EXERCISE —
Retype every line of text in the listing below with no changes, and leave the pictures out of your answer.

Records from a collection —
BEGIN
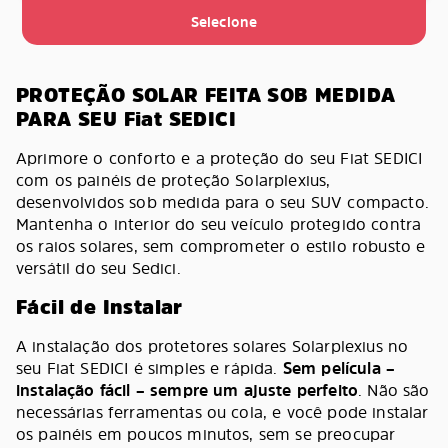
Selecione
PROTEÇÃO SOLAR FEITA SOB MEDIDA
PARA SEU Fiat SEDICI
Aprimore o conforto e a proteção do seu Fiat SEDICI
com os painéis de proteção Solarplexius,
desenvolvidos sob medida para o seu SUV compacto.
Mantenha o interior do seu veículo protegido contra
os raios solares, sem comprometer o estilo robusto e
versátil do seu Sedici.
Fácil de Instalar
A instalação dos protetores solares Solarplexius no
seu Fiat SEDICI é simples e rápida.
Sem película –
instalação fácil – sempre um ajuste perfeito
. Não são
necessárias ferramentas ou cola, e você pode instalar
os painéis em poucos minutos, sem se preocupar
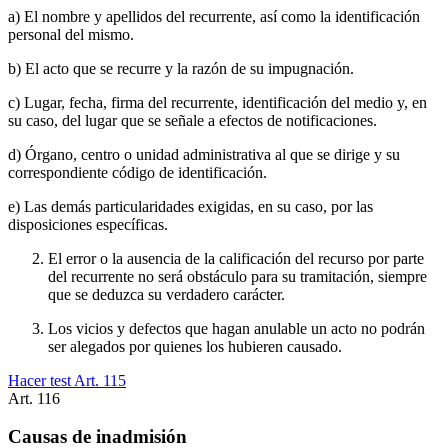
a) El nombre y apellidos del recurrente, así como la identificación
personal del mismo.
b) El acto que se recurre y la razón de su impugnación.
c) Lugar, fecha, firma del recurrente, identificación del medio y, en
su caso, del lugar que se señale a efectos de notificaciones.
d) Órgano, centro o unidad administrativa al que se dirige y su
correspondiente código de identificación.
e) Las demás particularidades exigidas, en su caso, por las
disposiciones específicas.
El error o la ausencia de la calificación del recurso por parte
del recurrente no será obstáculo para su tramitación, siempre
que se deduzca su verdadero carácter.
Los vicios y defectos que hagan anulable un acto no podrán
ser alegados por quienes los hubieren causado.
Hacer test Art.
115
Art.
116
Causas de inadmisión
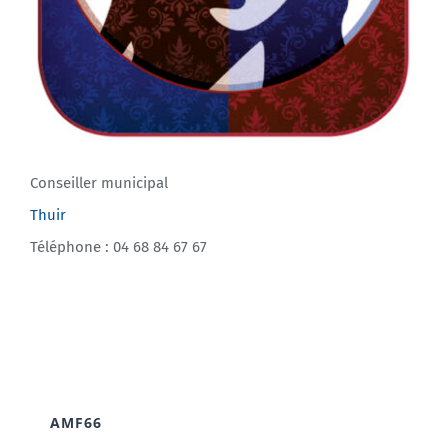
Conseiller municipal
Thuir
Téléphone : 04 68 84 67 67
AMF66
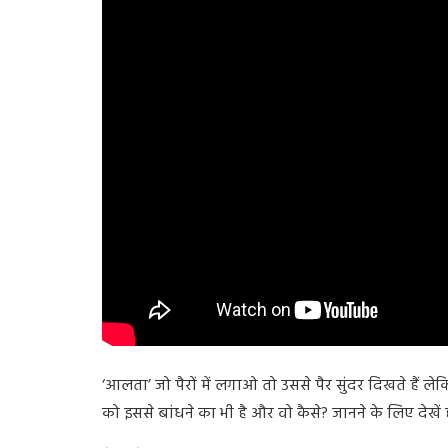
‘आलता’ जो पैरों में लगाओ तो उससे पैर सुंदर दिखते हैं ल
को इससे बांधने का भी है और वो कैसे? जानने के लिए देखें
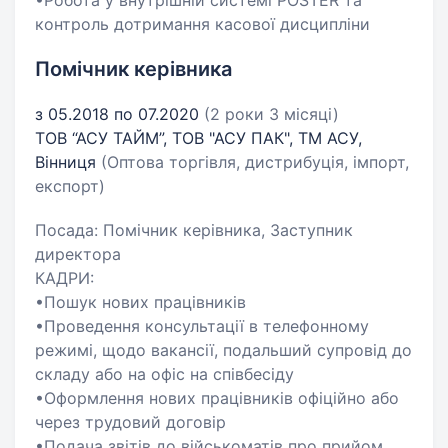
•Робота у внутрішній системі POSTER та
контроль дотримання касової дисципліни
Помічник керівника
з 05.2018 по 07.2020
(2 роки 3 місяці)
ТОВ “АСУ ТАЙМ”, ТОВ "АСУ ПАК", ТМ АСУ,
Вінниця
(Оптова торгівля, дистрибуція, імпорт,
експорт)
Посада: Помічник керівника, Заступник
директора
КАДРИ:
•Пошук нових працівників
•Проведення консультації в телефонному
режимі, щодо вакансії, подальший супровід до
складу або на офіс на співбесіду
•Оформлення нових працівників офіційно або
через трудовий договір
•Подача звітів до військоматів про прийом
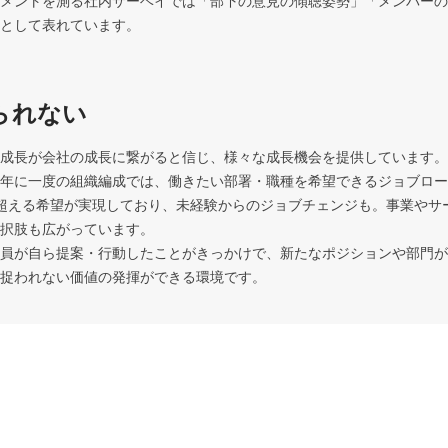
メントを測る社内サーベイでは「部下の意見の傾聴姿勢」「メンバーの
として表れています。
られない
成長が会社の成長に繋がると信じ、様々な成長機会を提供しています。

年に一度の組織編成では、働きたい部署・職種を希望できるジョブロー
超える希望が実現しており、未経験からのジョブチェンジも。事業やサ
択肢も広がっています。

員が自ら提案・行動したことがきっかけで、新たなポジションや部門が
捉われない価値の発揮ができる環境です。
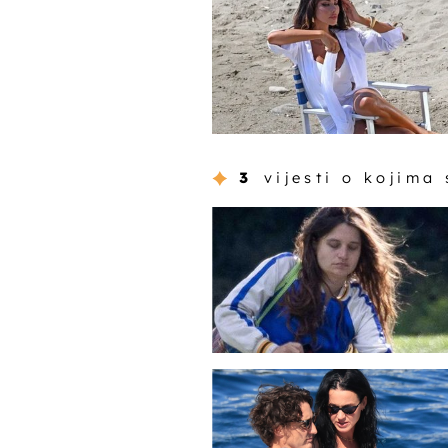
3
vijesti o kojima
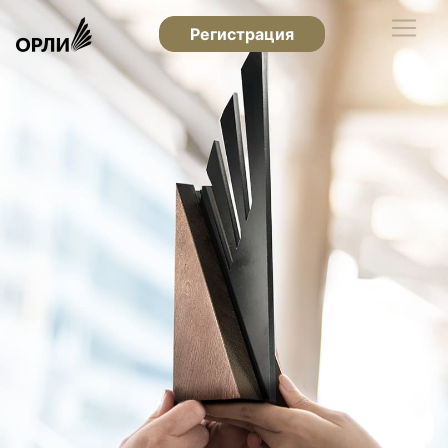
Регистрация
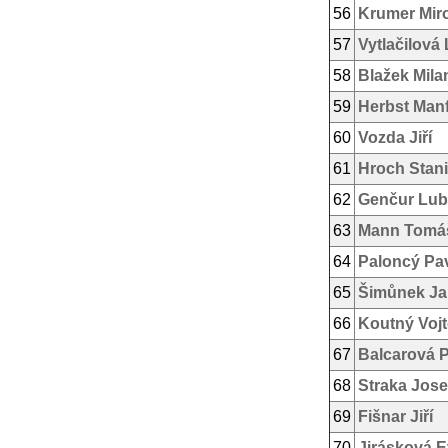
56
Krumer Mir
57
Vytlačilová
58
Blažek Mila
59
Herbst Man
60
Vozda Jiří
61
Hroch Stani
62
Genčur Lu
63
Mann Tomá
64
Paloncý Pa
65
Šimůnek Ja
66
Koutný Voj
67
Balcarová P
68
Straka Jose
69
Fišnar Jiří
70
Jirásková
END
RESPONSE BOX —
Selecione
PROTEÇÃO SOLAR FEITA SOB MEDIDA
PARA SEU Fiat SEDICI
Aprimore o conforto e a proteção do seu Fiat SEDICI
com os painéis de proteção Solarplexius,
desenvolvidos sob medida para o seu SUV compacto.
Mantenha o interior do seu veículo protegido contra
os raios solares, sem comprometer o estilo robusto e
versátil do seu Sedici.
Fácil de Instalar
A instalação dos protetores solares Solarplexius no
seu Fiat SEDICI é simples e rápida.
Sem película –
instalação fácil – sempre um ajuste perfeito
. Não são
necessárias ferramentas ou cola, e você pode instalar
os painéis em poucos minutos, sem se preocupar
a) El nombre y apellidos del recurrente, así como la identificación
personal del mismo.
b) El acto que se recurre y la razón de su impugnación.
c) Lugar, fecha, firma del recurrente, identificación del medio y, en
su caso, del lugar que se señale a efectos de notificaciones.
d) Órgano, centro o unidad administrativa al que se dirige y su
correspondiente código de identificación.
e) Las demás particularidades exigidas, en su caso, por las
disposiciones específicas.
El error o la ausencia de la calificación del recurso por parte
del recurrente no será obstáculo para su tramitación, siempre
que se deduzca su verdadero carácter.
Los vicios y defectos que hagan anulable un acto no podrán
ser alegados por quienes los hubieren causado.
Hacer test Art.
115
Art.
116
Causas de inadmisión
Conseiller municipal
Thuir
Téléphone : 04 68 84 67 67
AMF66
‘आलता’ जो पैरों में लगाओ तो उससे पैर सुंदर दिखते हैं ल
को इससे बांधने का भी है और वो कैसे? जानने के लिए देखें
•Робота у внутрішній системі POSTER та
контроль дотримання касової дисципліни
Помічник керівника
з 05.2018 по 07.2020
(2 роки 3 місяці)
ТОВ “АСУ ТАЙМ”, ТОВ "АСУ ПАК", ТМ АСУ,
Вінниця
(Оптова торгівля, дистрибуція, імпорт,
експорт)
Посада: Помічник керівника, Заступник
директора
КАДРИ:
•Пошук нових працівників
•Проведення консультації в телефонному
режимі, щодо вакансії, подальший супровід до
складу або на офіс на співбесіду
•Оформлення нових працівників офіційно або
через трудовий договір
•Подача звітів до військоматів про прийом
メントを測る社内サーベイでは「部下の意見の傾聴姿勢」「メンバーの
として表れています。
られない
成長が会社の成長に繋がると信じ、様々な成長機会を提供しています。

年に一度の組織編成では、働きたい部署・職種を希望できるジョブロー
超える希望が実現しており、未経験からのジョブチェンジも。事業やサ
択肢も広がっています。

員が自ら提案・行動したことがきっかけで、新たなポジションや部門が
捉われない価値の発揮ができる環境です。
3
vijesti o kojima
Регистрация
56
Krumer Mir
57
Vytlačilová
58
Blažek Mila
59
Herbst Man
60
Vozda Jiří
61
Hroch Stani
62
Genčur Lu
63
Mann Tomá
64
Paloncý Pa
65
Šimůnek Ja
66
Koutný Voj
67
Balcarová P
68
Straka Jose
69
Fišnar Jiří
70
Jirásková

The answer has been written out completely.